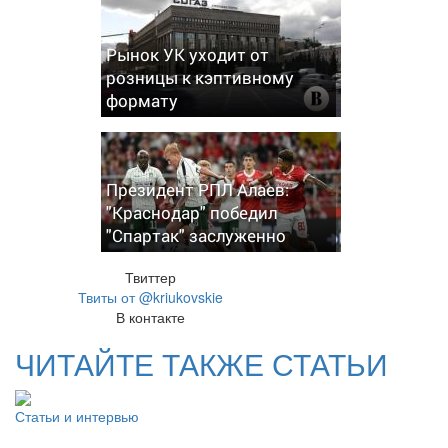
Рынок УК уходит от
розницы к кэптивному
формату
Президент РПЛ Алаев:
"Краснодар" победил
"Спартак" заслуженно
Твиттер
Твиты от @kriukovskie
В контакте
ЧИТАЙТЕ ТАКЖЕ СТАТЬИ
Статьи и интервью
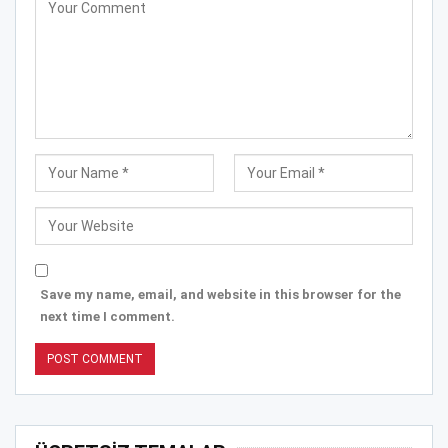
Save my name, email, and website in this browser for the
next time I comment.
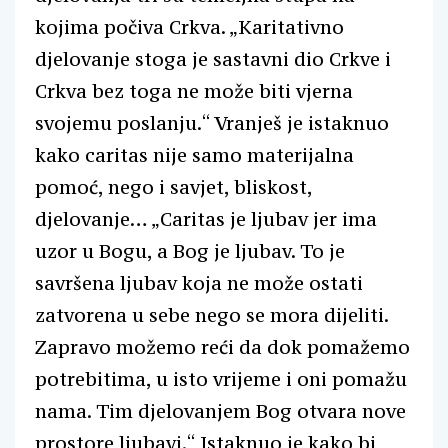
kojima počiva Crkva. „Karitativno
djelovanje stoga je sastavni dio Crkve i
Crkva bez toga ne može biti vjerna
svojemu poslanju.“ Vranješ je istaknuo
kako caritas nije samo materijalna
pomoć, nego i savjet, bliskost,
djelovanje… „Caritas je ljubav jer ima
uzor u Bogu, a Bog je ljubav. To je
savršena ljubav koja ne može ostati
zatvorena u sebe nego se mora dijeliti.
Zapravo možemo reći da dok pomažemo
potrebitima, u isto vrijeme i oni pomažu
nama. Tim djelovanjem Bog otvara nove
prostore ljubavi.“ Istaknuo je kako bi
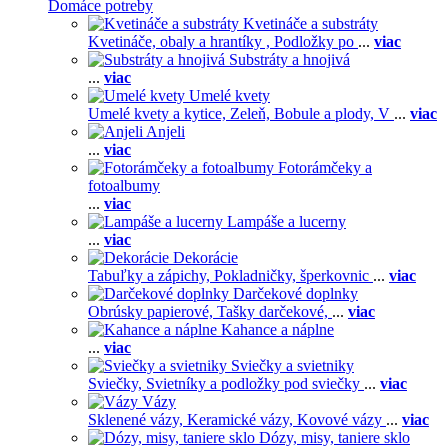
Domáce potreby
Kvetináče a substráty
Kvetináče, obaly a hrantíky ,
Podložky po
...
viac
Substráty a hnojivá
...
viac
Umelé kvety
Umelé kvety a kytice,
Zeleň,
Bobule a plody,
V
...
viac
Anjeli
...
viac
Fotorámčeky a
fotoalbumy
...
viac
Lampáše a lucerny
...
viac
Dekorácie
Tabuľky a zápichy,
Pokladničky, šperkovnic
...
viac
Darčekové doplnky
Obrúsky papierové,
Tašky darčekové,
...
viac
Kahance a náplne
...
viac
Sviečky a svietniky
Sviečky,
Svietníky a podložky pod sviečky
...
viac
Vázy
Sklenené vázy,
Keramické vázy,
Kovové vázy
...
viac
Dózy, misy, taniere sklo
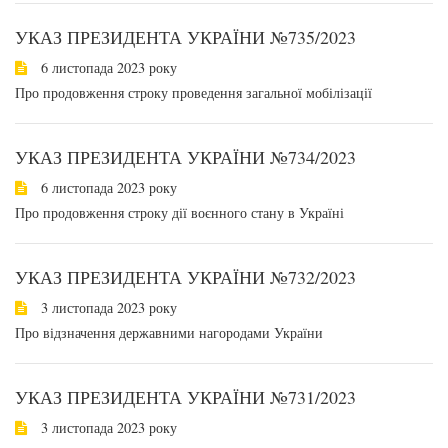
УКАЗ ПРЕЗИДЕНТА УКРАЇНИ №735/2023
6 листопада 2023 року
Про продовження строку проведення загальної мобілізації
УКАЗ ПРЕЗИДЕНТА УКРАЇНИ №734/2023
6 листопада 2023 року
Про продовження строку дії воєнного стану в Україні
УКАЗ ПРЕЗИДЕНТА УКРАЇНИ №732/2023
3 листопада 2023 року
Про відзначення державними нагородами України
УКАЗ ПРЕЗИДЕНТА УКРАЇНИ №731/2023
3 листопада 2023 року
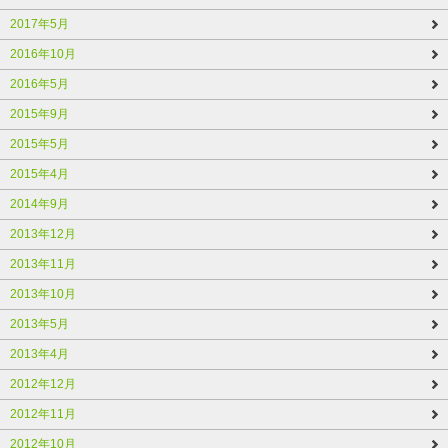
2017年5月
2016年10月
2016年5月
2015年9月
2015年5月
2015年4月
2014年9月
2013年12月
2013年11月
2013年10月
2013年5月
2013年4月
2012年12月
2012年11月
2012年10月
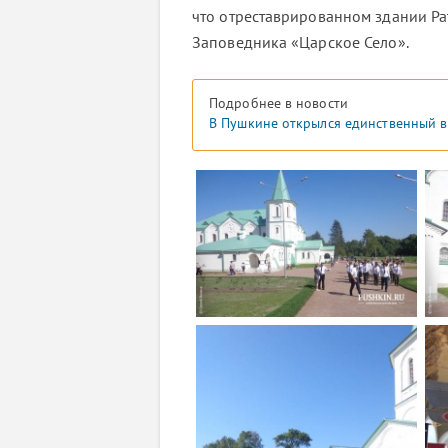
что отреставрированном здании Ра
Заповедника «Царское Село».
Подробнее в новости
В Пушкине открылся единственный в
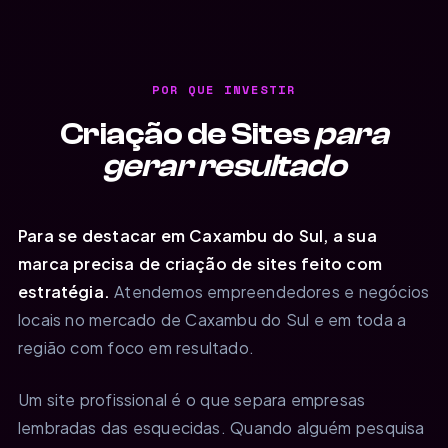
POR QUE INVESTIR
Criação de Sites
para
gerar resultado
Para se destacar em Caxambu do Sul, a sua
marca precisa de criação de sites feito com
estratégia.
Atendemos empreendedores e negócios
locais no mercado de Caxambu do Sul e em toda a
região com foco em resultado.
Um site profissional é o que separa empresas
lembradas das esquecidas. Quando alguém pesquisa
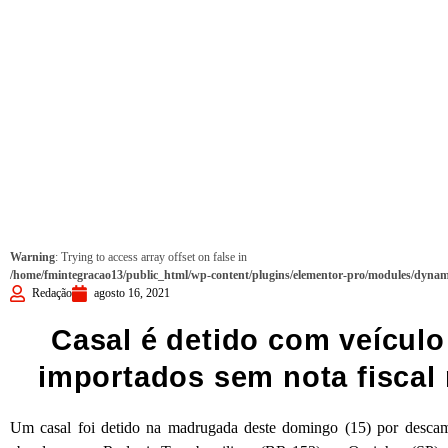
Warning
: Trying to access array offset on false in
/home/fmintegracao13/public_html/wp-content/plugins/elementor-pro/modules/dynami
Redação
agosto 16, 2021
Casal é detido com veículo
importados sem nota fiscal
Um casal foi detido na madrugada deste domingo (15) por descam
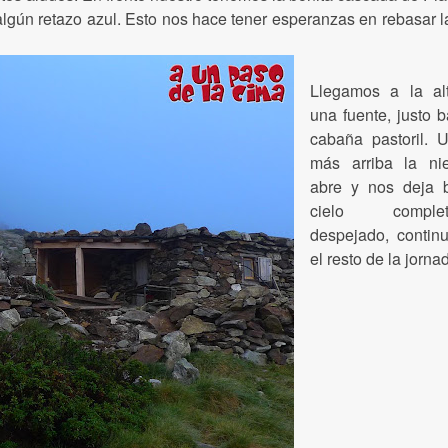
algún retazo azul. Esto nos hace tener esperanzas en rebasar l
Llegamos a la al
una fuente, justo 
cabaña pastoril. 
más arriba la ni
abre y nos deja 
cielo complet
despejado, continu
el resto de la jorna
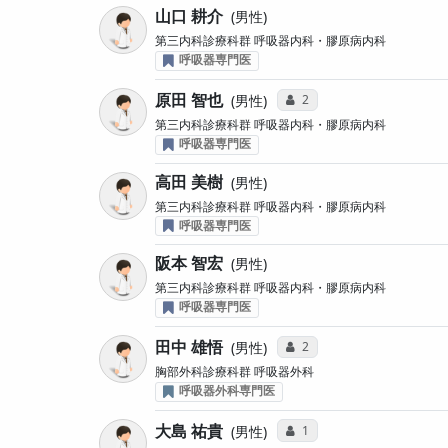
山口 耕介
男性
第三内科診療科群 呼吸器内科・膠原病内科
呼吸器専門医
原田 智也
コミュニケーション・タイ
2
男性
第三内科診療科群 呼吸器内科・膠原病内科
呼吸器専門医
高田 美樹
男性
第三内科診療科群 呼吸器内科・膠原病内科
呼吸器専門医
阪本 智宏
男性
第三内科診療科群 呼吸器内科・膠原病内科
呼吸器専門医
田中 雄悟
コミュニケーション・タイ
2
男性
胸部外科診療科群 呼吸器外科
呼吸器外科専門医
大島 祐貴
コミュニケーション・タイ
1
男性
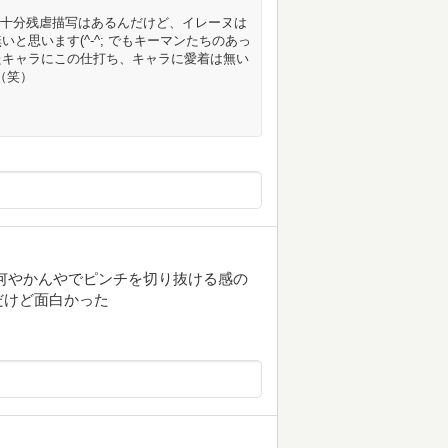
も十分残虐描写はあるんだけど、イレーヌは
と思います(^-^; でもキーマンたちのあっ
たキャラにこの仕打ち、キャラに愛着は無い
（笑）
何やかんやでピンチを切り抜ける感の
だけど面白かった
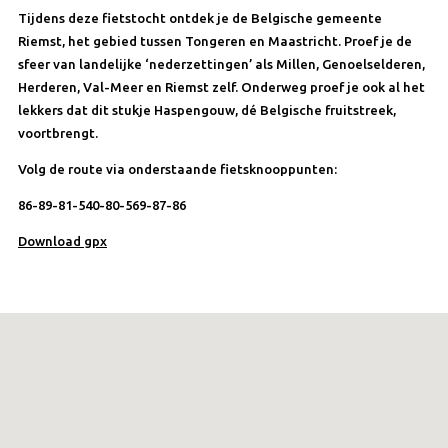
Tijdens deze fietstocht ontdek je de Belgische gemeente
Riemst, het gebied tussen Tongeren en Maastricht. Proef je de
sfeer van landelijke ‘nederzettingen’ als Millen, Genoelselderen,
Herderen, Val-Meer en Riemst zelf. Onderweg proef je ook al het
lekkers dat dit stukje Haspengouw, dé Belgische fruitstreek,
voortbrengt.
Volg de route via onderstaande fietsknooppunten:
86-89-81-540-80-569-87-86
Download gpx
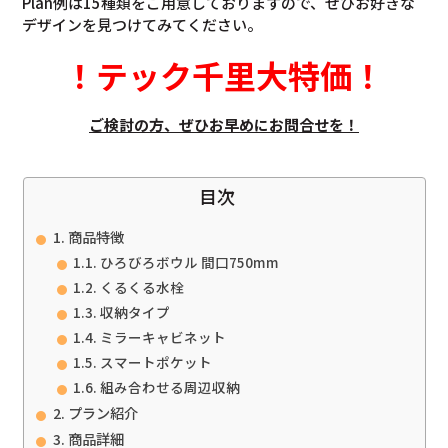
Plan例は15種類をご用意しておりますので、ぜひお好きな
デザインを見つけてみてください。
！
テック千里大特価
！
ご検討の方、ぜひお早めにお問合せを！
目次
商品特徴
ひろびろボウル 間口750mm
くるくる水栓
収納タイプ
ミラーキャビネット
スマートポケット
組み合わせる周辺収納
プラン紹介
商品詳細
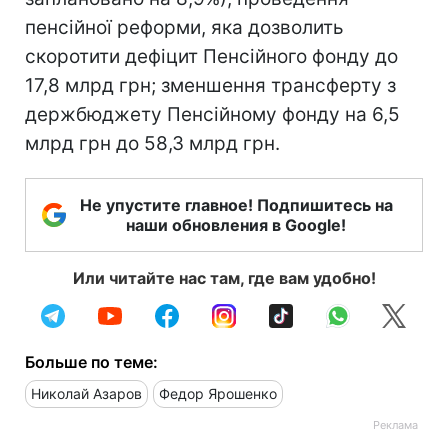
пенсійної реформи, яка дозволить
скоротити дефіцит Пенсійного фонду до
17,8 млрд грн; зменшення трансферту з
держбюджету Пенсійному фонду на 6,5
млрд грн до 58,3 млрд грн.
Не упустите главное! Подпишитесь на
наши обновления в Google!
Или читайте нас там, где вам удобно!
Больше по теме:
Николай Азаров
Федор Ярошенко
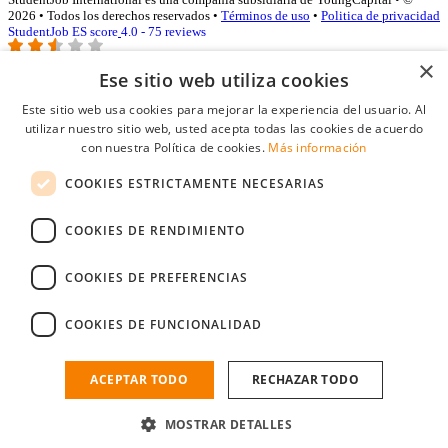
2026 • Todos los derechos reservados •
Términos de uso
•
Politica de privacidad
StudentJob ES score
4.0 - 75 reviews
×
Ese sitio web utiliza cookies
Acceso empresas
Este sitio web usa cookies para mejorar la experiencia del usuario. Al
utilizar nuestro sitio web, usted acepta todas las cookies de acuerdo
E-mail
*
con nuestra Política de cookies.
Más información
COOKIES ESTRICTAMENTE NECESARIAS
Contraseña
COOKIES DE RENDIMIENTO
Recordarme
¿Olvidó su contraseña
Conectarse
COOKIES DE PREFERENCIAS
Registro gratuito empresas
COOKIES DE FUNCIONALIDAD
Puede acceder a StudentJob si ha creado una cuenta como empresa.
Encuentre al candidato perfecto a tan sólo un par de clicks
ACEPTAR TODO
RECHAZAR TODO
¿No tiene una cuenta de empresa?
MOSTRAR DETALLES
Regístrese gratis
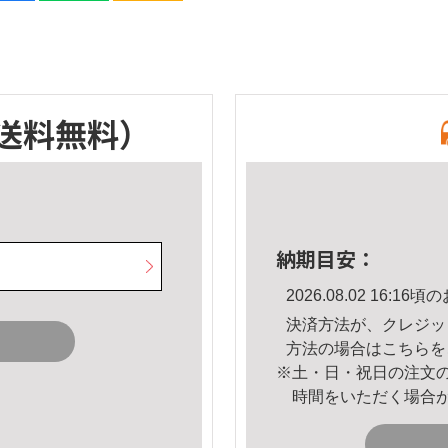
送料無料）
納期目安：
2026.08.02 16:
決済方法が、クレジッ
方法の場合は
こちら
を
※土・日・祝日の注文
時間をいただく場合
。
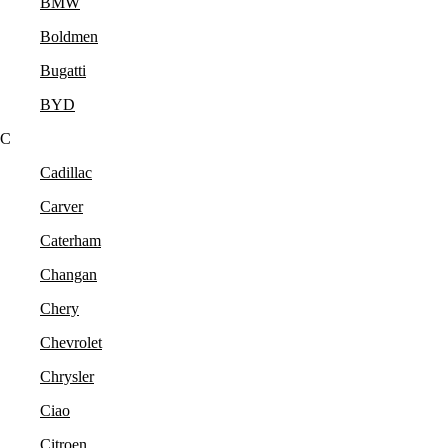
BMW
Boldmen
Bugatti
BYD
C
Cadillac
Carver
Caterham
Changan
Chery
Chevrolet
Chrysler
Ciao
Citroen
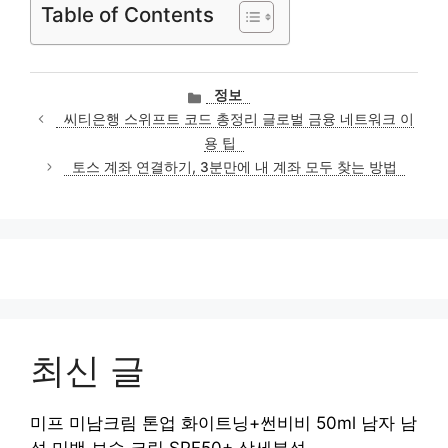
Table of Contents
카
정보
테
씨티은행 스위프트 코드 총정리 글로벌 금융 네트워크 이
고
용 팁
리
토스 계좌 연결하기, 3분만에 내 계좌 모두 찾는 방법
최신 글
미프 미남크림 톤업 화이트닝+썬비비 50ml 남자 남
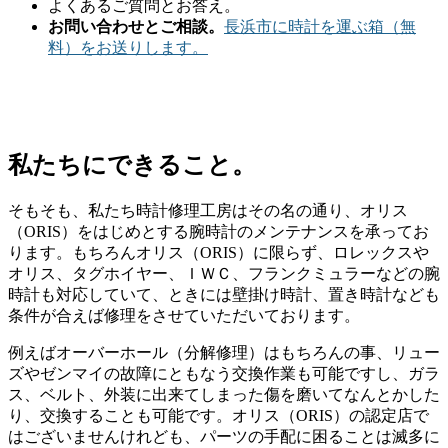
よくあるご質問とお答え。
お問い合わせとご相談。
長浜市に時計を運ぶ箱（無
料）をお送りします。
私たちにできること。
そもそも、私たち時計修理工房はその名の通り、オリス
（ORIS）をはじめとする腕時計のメンテナンスを承ってお
ります。もちろんオリス（ORIS）に限らず、ロレックスや
オリス、タグホイヤー、ＩＷＣ、フランクミュラーなどの腕
時計も対応していて、ときには壁掛け時計、置き時計なども
条件が合えば修理をさせていただいております。
例えばオーバーホール（分解修理）はもちろんの事、リュー
ズやゼンマイの故障にともなう交換作業も可能ですし、ガラ
ス、ベルト、外装に出来てしまった傷を磨いてなんとかした
り、交換することも可能です。オリス（ORIS）の認定店で
はございませんけれども、パーツの手配に困ることは滅多に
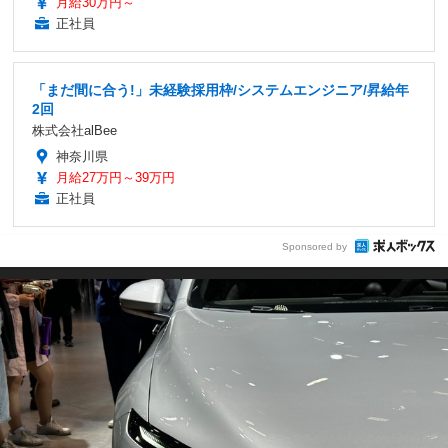
月給30万円～
正社員
「まだ間に合う!」未経験採用枠/システムエンジニア/昇給年
2回
株式会社alBee
神奈川県
月給27万円～39万円
正社員
Sponsored by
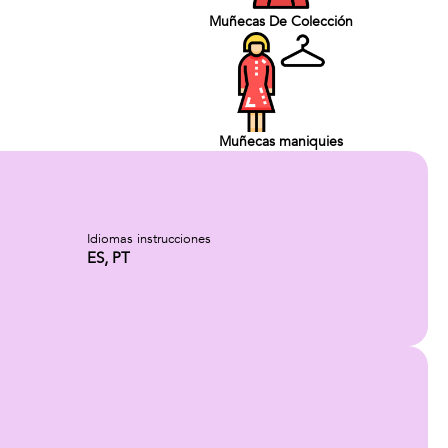
Muñecas De Colección
Muñecas maniquies
Idiomas instrucciones
ES, PT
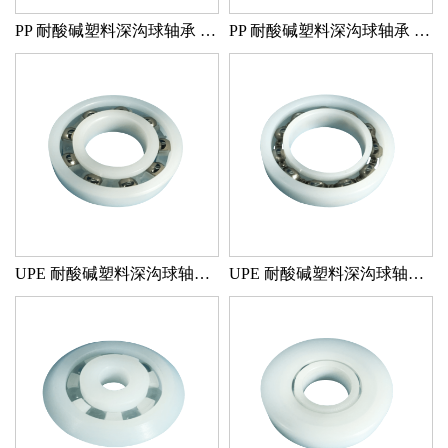
PP 耐酸碱塑料深沟球轴承 PP/GLASS/PP 外径带槽
PP 耐酸碱塑料深沟球轴承 PP/GLASS/PP FB420
UPE 耐酸碱塑料深沟球轴承 UPE/304/PE
UPE 耐酸碱塑料深沟球轴承 UPE/ZRO2/304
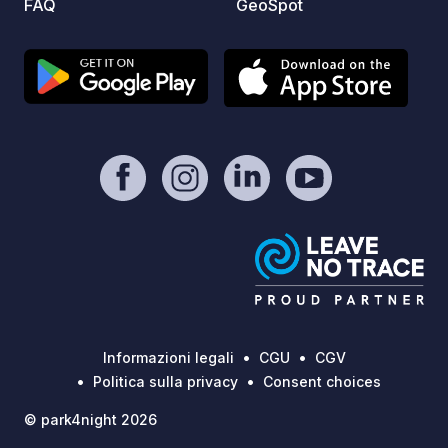
FAQ
GeoSpot
Informazioni legali
CGU
CGV
Politica sulla privacy
Consent choices
© park4night 2026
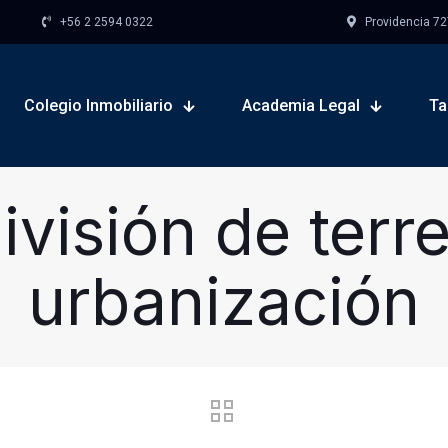
+56 2 2594 0322
Providencia 727,
Colegio Inmobiliario
Academia Legal
Ta
ivisión de terre
urbanización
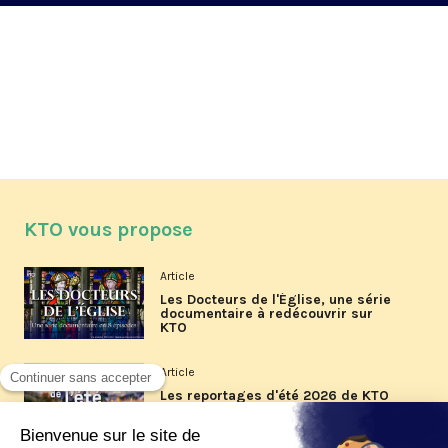
KTO vous propose
Article
Les Docteurs de l'Église, une série
documentaire à redécouvrir sur
KTO
Article
Les reportages d'été 2026 de KTO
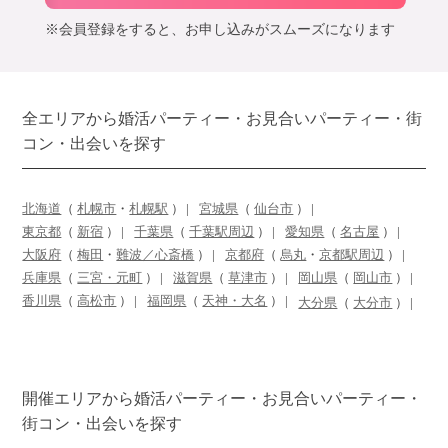
※会員登録をすると、お申し込みがスムーズになります
全エリアから婚活パーティー・お見合いパーティー・街
コン・出会いを探す
北海道
（
札幌市
・
札幌駅
）
宮城県
（
仙台市
）
東京都
（
新宿
）
千葉県
（
千葉駅周辺
）
愛知県
（
名古屋
）
大阪府
（
梅田
・
難波／心斎橋
）
京都府
（
烏丸
・
京都駅周辺
）
兵庫県
（
三宮・元町
）
滋賀県
（
草津市
）
岡山県
（
岡山市
）
香川県
（
高松市
）
福岡県
（
天神・大名
）
大分県
（
大分市
）
開催エリアから婚活パーティー・お見合いパーティー・
街コン・出会いを探す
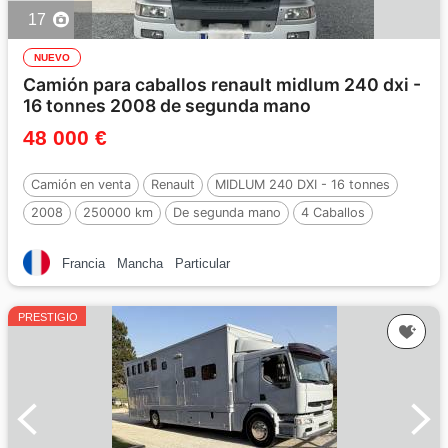
17
NUEVO
Camión para caballos renault midlum 240 dxi -
16 tonnes 2008 de segunda mano
48 000 €
Camión en venta
Renault
MIDLUM 240 DXI - 16 tonnes
2008
250000 km
De segunda mano
4 Caballos
Francia
Mancha
Particular
PRESTIGIO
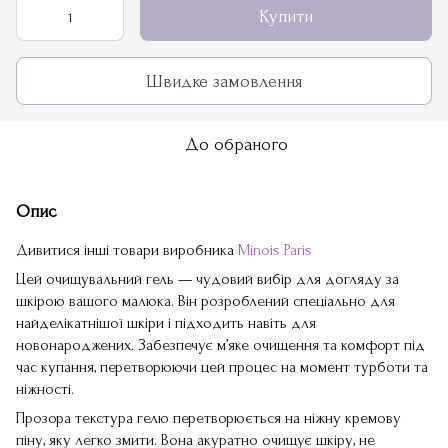
Купити
Швидке замовлення
До обраного
Опис
Дивитися інші товари виробника
Minois Paris
Цей очищувальний гель — чудовий вибір для догляду за
шкірою вашого малюка. Він розроблений спеціально для
найделікатнішої шкіри і підходить навіть для
новонароджених. Забезпечує м’яке очищення та комфорт під
час купання, перетворюючи цей процес на момент турботи та
ніжності.
Прозора текстура гелю перетворюється на ніжну кремову
піну, яку легко змити. Вона акуратно очищує шкіру, не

--- --- ---

**Job**
Copy the lines from the one with "KTO vous propose" up to and including the one with "Les reportages d'été 2026 de KTO", swapping "Article" for "Vidéo" and leaving everything else unchanged.

**Reply**
KTO vous propose
Vidéo
Les Docteurs de l'Église, une série
documentaire à redécouvrir sur
KTO
Vidéo
Les reportages d'été 2026 de KTO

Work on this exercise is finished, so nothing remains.